Question

In: Physics

A 1.30 kg , horizontal, uniform tray is attached to a vertical ideal spring of force...

A 1.30 kg , horizontal, uniform tray is attached to a vertical ideal spring of force constant 200 N/mand a 275 g metal ball is in the tray. The spring is below the tray, so it can oscillate up-and-down. The tray is then pushed down 13.3 cm below its equilibrium point (call this point A) and released from rest.

A) How high above point A will the tray be when the metal ball leaves the tray? (Hint: This does not occur when the ball and tray reach their maximum speeds.) B)How much time elapses between releasing the system at point A and the ball leaving the tray? c)How fast is the ball moving just as it leaves the tray?

Solutions

Expert Solution

a) The ball and the tray part ways when the velocity of the ball exceeds the velocity of the tray.

As long as the spring is pushing up on the tray, the acceleration experienced by the ball and the tray are the same. Therefore their velocities are the same.

However, when the spring starts pulling on the tray instead of pushing, the tray experiences an additional deceleration that the ball does not.

Therefore the two part company when the spring reaches its uncompressed length and the spring starts pulling on the tray.

This is not the equilibrium point because at the equilibrium point the spring is providing just enough force to balance the weight of the tray and the ball.

Given this weight and the spring constant, you can compute the deflection of the spring at the equilibrium point

b) the easiest approach is to take advantage of the equation for simple harmonic motion:
the equation is d(t) = X cos (wt + p), where:

d(t) is the displacement at time t

X is the magnitude of oscillation about the equilibrium point (in this case 13.3 cm)

w is the angular frequency, for a mass on a spring this is
sqrt(k/M) where k is the spring constant and M is the mass

p is the phase, which depends on the initial conditions.
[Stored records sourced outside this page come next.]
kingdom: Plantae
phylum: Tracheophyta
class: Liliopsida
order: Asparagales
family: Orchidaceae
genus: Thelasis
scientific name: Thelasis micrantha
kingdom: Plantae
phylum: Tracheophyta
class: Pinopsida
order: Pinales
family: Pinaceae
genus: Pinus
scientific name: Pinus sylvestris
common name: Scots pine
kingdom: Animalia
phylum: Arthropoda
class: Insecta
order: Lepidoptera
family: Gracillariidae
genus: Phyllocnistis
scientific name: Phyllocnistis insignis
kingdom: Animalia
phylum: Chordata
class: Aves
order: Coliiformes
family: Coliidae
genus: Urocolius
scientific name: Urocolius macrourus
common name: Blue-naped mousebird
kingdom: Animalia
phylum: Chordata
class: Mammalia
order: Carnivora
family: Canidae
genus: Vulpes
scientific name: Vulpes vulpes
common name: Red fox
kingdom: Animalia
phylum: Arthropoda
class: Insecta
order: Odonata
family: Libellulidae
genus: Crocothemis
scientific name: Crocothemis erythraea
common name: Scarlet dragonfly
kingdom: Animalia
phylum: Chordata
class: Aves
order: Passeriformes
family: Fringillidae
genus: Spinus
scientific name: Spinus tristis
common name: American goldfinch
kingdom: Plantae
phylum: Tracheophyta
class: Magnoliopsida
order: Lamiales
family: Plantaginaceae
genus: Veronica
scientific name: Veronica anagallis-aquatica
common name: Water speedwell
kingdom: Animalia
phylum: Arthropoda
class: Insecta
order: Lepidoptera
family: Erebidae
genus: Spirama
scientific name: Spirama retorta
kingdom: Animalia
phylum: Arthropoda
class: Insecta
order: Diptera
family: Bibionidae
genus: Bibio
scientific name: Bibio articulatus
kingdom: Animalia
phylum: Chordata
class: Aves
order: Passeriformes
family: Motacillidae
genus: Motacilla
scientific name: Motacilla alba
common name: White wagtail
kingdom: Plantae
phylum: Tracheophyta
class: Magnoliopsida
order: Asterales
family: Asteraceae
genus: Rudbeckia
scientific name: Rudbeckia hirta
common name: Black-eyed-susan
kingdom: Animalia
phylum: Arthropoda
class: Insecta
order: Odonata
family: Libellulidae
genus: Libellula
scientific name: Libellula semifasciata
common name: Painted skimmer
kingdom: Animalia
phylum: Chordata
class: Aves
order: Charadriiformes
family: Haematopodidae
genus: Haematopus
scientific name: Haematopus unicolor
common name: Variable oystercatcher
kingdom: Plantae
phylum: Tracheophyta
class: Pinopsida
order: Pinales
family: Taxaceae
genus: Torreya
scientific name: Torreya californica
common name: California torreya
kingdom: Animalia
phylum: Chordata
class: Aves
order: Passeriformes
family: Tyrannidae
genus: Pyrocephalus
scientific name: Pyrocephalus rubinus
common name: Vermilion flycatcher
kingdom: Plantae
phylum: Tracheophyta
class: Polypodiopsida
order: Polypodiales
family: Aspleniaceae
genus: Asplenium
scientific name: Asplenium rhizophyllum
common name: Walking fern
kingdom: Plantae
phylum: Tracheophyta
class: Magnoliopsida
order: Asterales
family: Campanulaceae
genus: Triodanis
In this case, you know d(t) from part a), so you can find t.

c) you can differentiate the equation in part b) to get the velocity, or you can use energy considerations.

Total energy is constant and equals the sum of kinetic, potential, and spring energy.

The spring is at its full length at the time of release so the spring energy is 0 at that point. You know it height above A so you can compute its potential energy, so if you know the total energy, you can compute the kinetic energy and then the velocity.

At the point where the tray is released from rest, the kinetic energy is 0; you know the distance to A so you can compute the potential energy; and you know the spring constant and the amount the spring has compressed so you know the spring energy. The sum of the three is the total energy.